In summary, the issue is not ‘wet markets’, but ‘specialist wet markets’ that trade in exotic, wild animals.
So when the WHO supports ‘wet markets’ it simply supports farmers markets, while it is calling for the closure of ‘specialist wet markets’ that trade in exotic, wild species. This is a consistent and logical position that accords with what we have learned from epidemiology.
The director of the World Health Organization also confirmed personally that wet markets should only be reopened on the condition that they conform to stringent food safety and hygiene standards.
China’s attitude a collective international responsibility
As for China’s smug attitude towards international demands that it take responsibility for its initial delays and suspected cover up, and issuing threats instead, it is arguably a direct result of a colossal, collective, international hypocrisy, decades in the making. Sadly, we largely enabled this type of behaviour by:
- our collective, decades long international appeasement of China’s totalitarian regime in respect of Taiwan and Hong Kong, under their so-called one China policy; and
- without going into any detail about the well-known tragedies of Tibet or the Uighur people, topics that barely skim the surface of China’s appalling track record, happily doing business with, and thus financing, this human rights abusing totalitarian bully purely for economic reasons, discarding moral considerations entirely, in order to keep selling our minerals, and keep our stores filled with cheap consumer goods.
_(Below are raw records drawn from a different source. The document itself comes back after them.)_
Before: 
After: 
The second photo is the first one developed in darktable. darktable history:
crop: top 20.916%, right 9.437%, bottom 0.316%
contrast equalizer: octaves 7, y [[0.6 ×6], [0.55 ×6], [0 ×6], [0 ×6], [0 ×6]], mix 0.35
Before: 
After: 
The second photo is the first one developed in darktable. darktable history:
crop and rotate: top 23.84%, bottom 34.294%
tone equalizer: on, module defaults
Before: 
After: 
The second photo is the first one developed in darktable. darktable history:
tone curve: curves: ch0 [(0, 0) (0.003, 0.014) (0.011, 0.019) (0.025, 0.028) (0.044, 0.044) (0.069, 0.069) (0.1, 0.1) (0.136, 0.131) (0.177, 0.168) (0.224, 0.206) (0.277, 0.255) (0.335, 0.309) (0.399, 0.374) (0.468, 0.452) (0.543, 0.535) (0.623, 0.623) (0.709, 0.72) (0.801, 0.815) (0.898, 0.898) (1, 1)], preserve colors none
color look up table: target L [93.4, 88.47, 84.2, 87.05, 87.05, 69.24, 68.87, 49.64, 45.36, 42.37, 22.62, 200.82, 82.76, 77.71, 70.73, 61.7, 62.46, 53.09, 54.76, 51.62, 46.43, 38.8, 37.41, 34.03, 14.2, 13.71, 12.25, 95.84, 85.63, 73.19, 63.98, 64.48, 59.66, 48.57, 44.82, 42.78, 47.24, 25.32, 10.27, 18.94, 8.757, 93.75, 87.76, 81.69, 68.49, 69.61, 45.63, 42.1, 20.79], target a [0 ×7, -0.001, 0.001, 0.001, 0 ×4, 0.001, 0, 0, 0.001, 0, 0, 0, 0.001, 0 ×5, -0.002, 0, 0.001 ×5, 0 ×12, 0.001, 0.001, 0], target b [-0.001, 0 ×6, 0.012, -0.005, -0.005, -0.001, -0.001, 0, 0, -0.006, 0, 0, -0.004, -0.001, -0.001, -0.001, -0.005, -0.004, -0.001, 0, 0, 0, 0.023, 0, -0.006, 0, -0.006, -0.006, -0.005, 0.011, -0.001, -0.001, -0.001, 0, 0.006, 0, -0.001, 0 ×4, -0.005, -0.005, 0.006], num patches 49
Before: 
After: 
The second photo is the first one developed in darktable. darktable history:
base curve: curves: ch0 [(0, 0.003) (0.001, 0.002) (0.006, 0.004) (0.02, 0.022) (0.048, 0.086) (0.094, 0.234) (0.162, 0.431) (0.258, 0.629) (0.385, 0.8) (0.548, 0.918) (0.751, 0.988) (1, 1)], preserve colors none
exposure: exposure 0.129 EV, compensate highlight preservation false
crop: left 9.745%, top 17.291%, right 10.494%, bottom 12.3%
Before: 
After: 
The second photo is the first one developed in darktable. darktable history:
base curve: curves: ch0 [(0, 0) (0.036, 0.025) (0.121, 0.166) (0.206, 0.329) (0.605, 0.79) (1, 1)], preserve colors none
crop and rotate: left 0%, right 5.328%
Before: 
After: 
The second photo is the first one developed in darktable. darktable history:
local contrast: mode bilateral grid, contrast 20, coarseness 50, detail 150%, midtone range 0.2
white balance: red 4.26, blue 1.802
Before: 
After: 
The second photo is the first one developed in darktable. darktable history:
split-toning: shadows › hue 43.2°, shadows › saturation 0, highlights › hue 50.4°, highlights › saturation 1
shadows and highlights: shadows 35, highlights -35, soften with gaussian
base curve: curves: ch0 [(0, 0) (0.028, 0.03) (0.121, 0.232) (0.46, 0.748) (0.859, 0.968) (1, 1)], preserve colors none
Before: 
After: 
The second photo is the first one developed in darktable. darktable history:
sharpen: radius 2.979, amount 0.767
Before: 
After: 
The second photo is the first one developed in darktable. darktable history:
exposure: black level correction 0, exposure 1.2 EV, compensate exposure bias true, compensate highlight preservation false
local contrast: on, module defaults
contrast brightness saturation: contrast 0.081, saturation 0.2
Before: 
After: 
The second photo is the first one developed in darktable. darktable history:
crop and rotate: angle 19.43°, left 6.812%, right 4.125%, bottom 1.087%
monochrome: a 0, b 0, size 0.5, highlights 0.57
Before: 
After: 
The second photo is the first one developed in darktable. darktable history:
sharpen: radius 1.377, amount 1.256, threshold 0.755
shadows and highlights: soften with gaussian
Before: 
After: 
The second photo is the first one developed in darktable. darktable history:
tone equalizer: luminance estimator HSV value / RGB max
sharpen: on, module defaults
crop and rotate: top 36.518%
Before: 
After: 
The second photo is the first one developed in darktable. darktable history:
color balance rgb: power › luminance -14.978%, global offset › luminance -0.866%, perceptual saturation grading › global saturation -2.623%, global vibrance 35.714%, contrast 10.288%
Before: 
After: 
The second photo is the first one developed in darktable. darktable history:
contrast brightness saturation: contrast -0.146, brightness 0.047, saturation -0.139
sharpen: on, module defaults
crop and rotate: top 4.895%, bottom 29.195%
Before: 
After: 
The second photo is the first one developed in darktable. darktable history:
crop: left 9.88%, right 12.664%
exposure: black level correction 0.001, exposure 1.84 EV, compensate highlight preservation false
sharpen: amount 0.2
As for the people expressing faux outrage over the WHO not ‘standing up’ to China when it may have become clear that the WHO were not given up-to-date or correct information, or that China did not cooperate fully, I refer them to the quiet international collusion in respect of Taiwan, Tibet, the Uighur people, and our economic dealings with China taking absolute priority over confronting China for their endless human rights abuses and failures.
Knowing how China operates in the real world, it would have been downright foolish for the WHO to antagonise China during an unfolding pandemic, when it needs China to cooperate, and continue to cooperate, voluntarily more than ever.
What would have happened if the WHO antagonised or criticised China’s response or cooperation publicly? We all know what happens to Western journalists in China who are perceived to have slighted the regime.
China’s contemptuous attitude towards dissent was further demonstrated just this week, when under the cover of the COVID-19 global pandemic distraction, China arrested scores of pro-democracy activists, highlighting the immense difficulties with holding the regime to account.